[Opening Data in this exercise section]

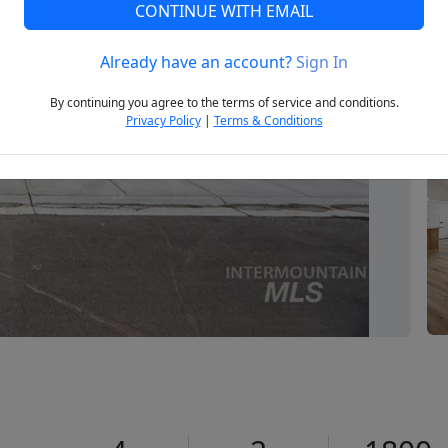
CONTINUE WITH EMAIL
Already have an account?
Sign In
Next
By continuing you agree to the terms of service and conditions.
Privacy Policy
|
Terms & Conditions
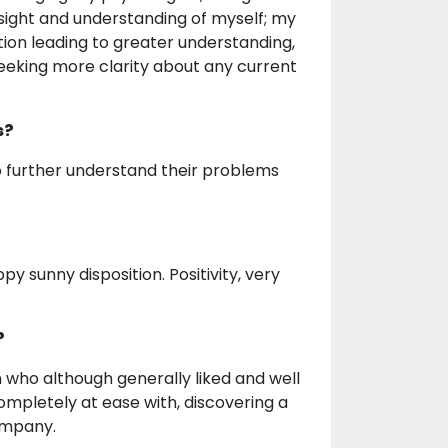
insight and understanding of myself; my
on leading to greater understanding,
seeking more clarity about any current
s?
to further understand their problems
ppy sunny disposition. Positivity, very
?
ho although generally liked and well
ompletely at ease with, discovering a
ompany.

[Closing Data in this exercise section]

> Task prompt: Find the lines above that contain the word "understanding" and copy each one.

> Exercise answer:
insight and understanding of myself; my
on leading to greater understanding,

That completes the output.